Tuesday, January 31st, 2017 was the day that I had my surgery. I was scheduled for a lumpectomy (removal of the tissue where the tumor was), axillary sentinel node biopsy (removal of the first few lymph nodes in the armpit where the cancer originally spread to see if there were any residual cancer cells), and my port removal since chemo was complete! This meant three incisions, although all were relatively small and the procedure was relatively simple, all things considered.
I joined a clinical trial beforehand, which essentially gave me a 50/50 chance at a less aggressive surgery if any of my lymph nodes tested positive during the axillary sentinel node biopsy. Typically, if any lymph nodes test positive, they would remove all of the axillary lymph nodes in what is called a dissection. This was standard of care at the time, but the clinical trial was trying to determine if a less aggressive approach was just as effective, followed by radiation.
I did not want all my axillary nodes removed because it greatly increased the risk of lymphedema. I worried about my quality of life if my right arm was swollen from a buildup of fluid and I needed to regularly manage the symptoms. I did not want a permanent, physical reminder of cancer for the rest of my life,. Any chance at avoiding that was worth it to me.
So essentially, I went under anesthesia and would not know the results of the lymph node surgery until I woke up. The possibilities: no residual cancer and only sentinel nodes removed, residual cancer and only sentinel nodes removed, or residual cancer and all axillary nodes removed. Lucky for me, the 4 lymph nodes they removed tested negative, so I only had my sentinel nodes removed and I was no longer in the clinical trial. Even with sentinel nodes being removed there is a risk of developing lymphedema but it’s significantly smaller, and the best option I had.
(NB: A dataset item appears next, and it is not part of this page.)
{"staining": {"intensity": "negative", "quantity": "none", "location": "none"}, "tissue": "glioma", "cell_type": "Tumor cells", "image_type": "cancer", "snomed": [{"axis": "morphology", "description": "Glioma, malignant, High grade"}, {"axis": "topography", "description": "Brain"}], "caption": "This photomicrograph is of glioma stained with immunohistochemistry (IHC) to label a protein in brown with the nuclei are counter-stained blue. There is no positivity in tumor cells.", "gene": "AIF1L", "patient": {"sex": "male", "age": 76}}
The surgery itself wasn’t too bad. The doctors encouraged me to take the prescribed pain medication in an effort to ‘get ahead of it’ so I did as I was instructed. I didn’t know what to expect in terms of pain because the only other surgery I ever had was my port insertion, and this time it was three incisions at once. I don’t tolerate prescription pain medication well though, in terms of nausea, so I stopped the day after surgery and switched to extra strength Tylenol. Although I was in some pain, it was worth it to make the switch. The hardest part for me was trying not to stretch the incision sites, especially since one incision was on the left side and two were on the right side. I wanted them to heal well and reduce any chances of complications. Honestly, it all felt like more of an inconvenience than anything else. I was lucky in that I had time to rest and recover at home, at least for the next 3 weeks until radiation started.
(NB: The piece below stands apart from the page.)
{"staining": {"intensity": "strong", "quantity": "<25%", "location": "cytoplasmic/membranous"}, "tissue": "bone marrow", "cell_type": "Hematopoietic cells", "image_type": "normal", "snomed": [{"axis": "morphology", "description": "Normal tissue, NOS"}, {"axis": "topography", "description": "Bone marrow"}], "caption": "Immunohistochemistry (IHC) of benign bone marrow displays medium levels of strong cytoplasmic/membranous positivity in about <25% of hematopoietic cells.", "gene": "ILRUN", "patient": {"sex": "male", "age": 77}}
After the surgery, I was officially considered having a pathologic complete response (pCR) and no evidence of disease (NED)! This meant that there were no cancer cells found in the tissue they removed during surgery and the lymph nodes. Thank you chemo for doing your thing!!
My doctors would never use the word cure, because there is always a chance of recurrence, so this was the next best thing. I didn’t feel immediately relief though, strangely. I guess it’s because I knew I still had radiation left and that my treatment wasn’t over. Despite no longer having any known cancer in my body, we needed the radiation to hopefully kill any lurking cancer cells that may not be detectable yet. The goal at this point was to maintain NED status and we were one step closer to finishing treatment.